Please report every line of the listing below that contains the word "après" by copying each such line in full. Only matches with the same letter case count.

*-*-*

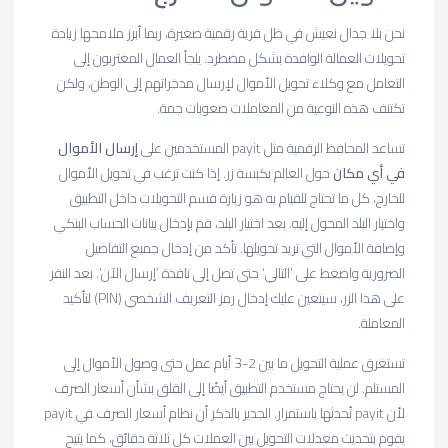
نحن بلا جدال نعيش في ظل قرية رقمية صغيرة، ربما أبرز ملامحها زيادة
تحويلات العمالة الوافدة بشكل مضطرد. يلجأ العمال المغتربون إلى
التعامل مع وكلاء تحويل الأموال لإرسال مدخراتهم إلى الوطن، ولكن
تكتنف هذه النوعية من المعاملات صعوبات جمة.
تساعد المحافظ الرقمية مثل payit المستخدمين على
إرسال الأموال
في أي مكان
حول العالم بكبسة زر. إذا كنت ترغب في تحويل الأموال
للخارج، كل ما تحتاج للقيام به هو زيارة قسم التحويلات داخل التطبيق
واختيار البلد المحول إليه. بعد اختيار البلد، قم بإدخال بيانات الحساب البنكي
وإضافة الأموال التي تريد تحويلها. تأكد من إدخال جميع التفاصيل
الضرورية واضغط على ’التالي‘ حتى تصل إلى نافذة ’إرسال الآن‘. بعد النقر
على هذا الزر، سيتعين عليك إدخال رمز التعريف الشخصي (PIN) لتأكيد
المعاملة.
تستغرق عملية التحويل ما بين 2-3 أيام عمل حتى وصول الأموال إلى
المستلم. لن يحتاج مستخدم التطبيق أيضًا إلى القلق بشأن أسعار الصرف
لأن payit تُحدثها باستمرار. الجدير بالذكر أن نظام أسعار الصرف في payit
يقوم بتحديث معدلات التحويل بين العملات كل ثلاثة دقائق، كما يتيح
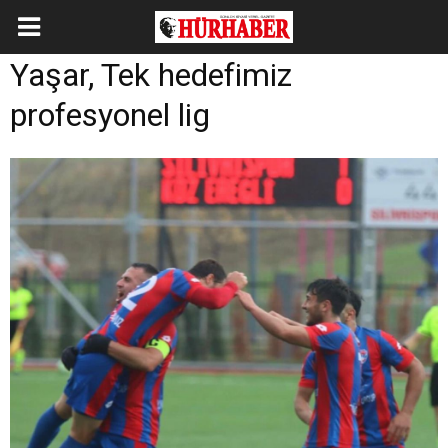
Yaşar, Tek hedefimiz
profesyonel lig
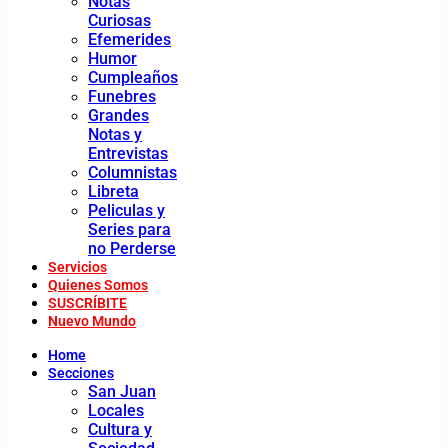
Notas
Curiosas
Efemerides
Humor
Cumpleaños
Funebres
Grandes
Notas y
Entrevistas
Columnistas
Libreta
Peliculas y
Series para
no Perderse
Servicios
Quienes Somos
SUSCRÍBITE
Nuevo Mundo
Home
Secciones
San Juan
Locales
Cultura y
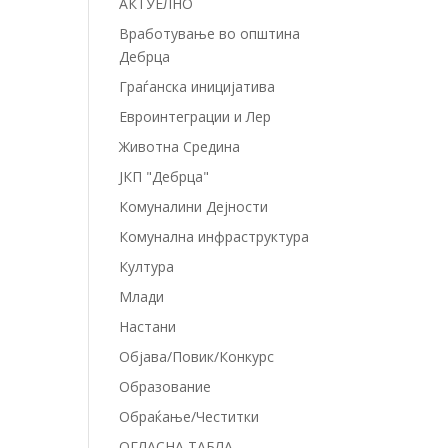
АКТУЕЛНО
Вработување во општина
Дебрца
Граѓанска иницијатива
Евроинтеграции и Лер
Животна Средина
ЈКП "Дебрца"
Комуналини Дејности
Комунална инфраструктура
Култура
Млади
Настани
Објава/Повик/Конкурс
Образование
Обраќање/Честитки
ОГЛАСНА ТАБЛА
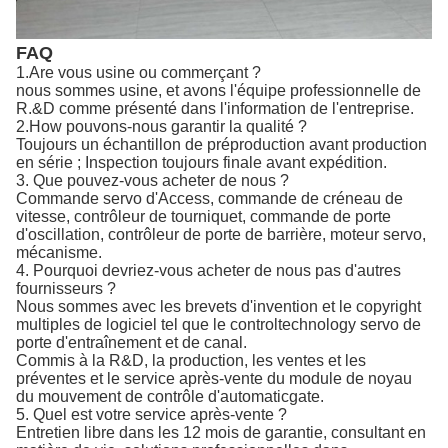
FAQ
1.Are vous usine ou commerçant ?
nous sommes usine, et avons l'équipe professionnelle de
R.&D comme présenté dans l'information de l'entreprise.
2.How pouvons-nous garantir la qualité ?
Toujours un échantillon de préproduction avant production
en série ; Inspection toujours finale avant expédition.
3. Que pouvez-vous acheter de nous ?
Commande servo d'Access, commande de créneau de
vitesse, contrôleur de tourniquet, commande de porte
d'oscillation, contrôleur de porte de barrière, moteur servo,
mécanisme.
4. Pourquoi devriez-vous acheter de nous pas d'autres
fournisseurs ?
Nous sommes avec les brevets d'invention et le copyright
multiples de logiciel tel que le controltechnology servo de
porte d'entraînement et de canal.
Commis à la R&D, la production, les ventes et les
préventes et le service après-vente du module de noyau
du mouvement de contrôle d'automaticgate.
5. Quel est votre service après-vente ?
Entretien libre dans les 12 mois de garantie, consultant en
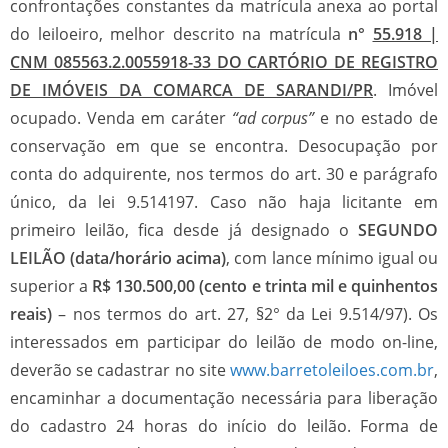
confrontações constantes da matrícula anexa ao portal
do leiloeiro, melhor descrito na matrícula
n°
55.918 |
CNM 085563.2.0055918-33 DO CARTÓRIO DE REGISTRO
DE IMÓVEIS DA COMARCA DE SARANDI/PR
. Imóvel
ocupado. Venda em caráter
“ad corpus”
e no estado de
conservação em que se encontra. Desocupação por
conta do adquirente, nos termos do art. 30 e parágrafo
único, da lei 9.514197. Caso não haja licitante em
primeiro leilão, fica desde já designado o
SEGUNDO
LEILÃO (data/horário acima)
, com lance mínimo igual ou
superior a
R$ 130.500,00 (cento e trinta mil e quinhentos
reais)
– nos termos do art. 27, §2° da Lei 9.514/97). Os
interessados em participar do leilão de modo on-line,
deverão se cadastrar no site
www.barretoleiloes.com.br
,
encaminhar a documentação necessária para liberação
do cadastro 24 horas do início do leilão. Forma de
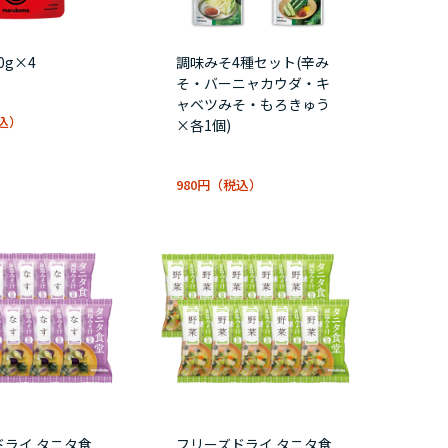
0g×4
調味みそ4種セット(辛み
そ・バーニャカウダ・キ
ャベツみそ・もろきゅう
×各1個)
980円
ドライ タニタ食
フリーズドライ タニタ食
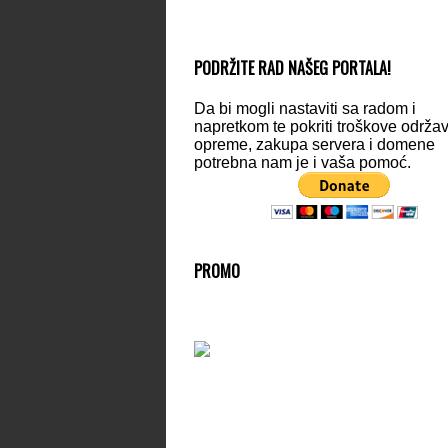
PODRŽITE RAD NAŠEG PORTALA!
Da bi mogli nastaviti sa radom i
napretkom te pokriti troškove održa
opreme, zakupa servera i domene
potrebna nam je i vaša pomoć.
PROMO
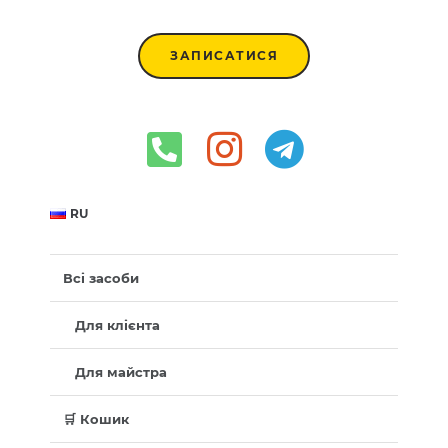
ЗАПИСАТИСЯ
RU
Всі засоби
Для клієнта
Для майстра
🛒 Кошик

*-*-*

### SOLUTION TO THIS EXERCISE
préventes et le service après-vente du module de noyau
5. Quel est votre service après-vente ?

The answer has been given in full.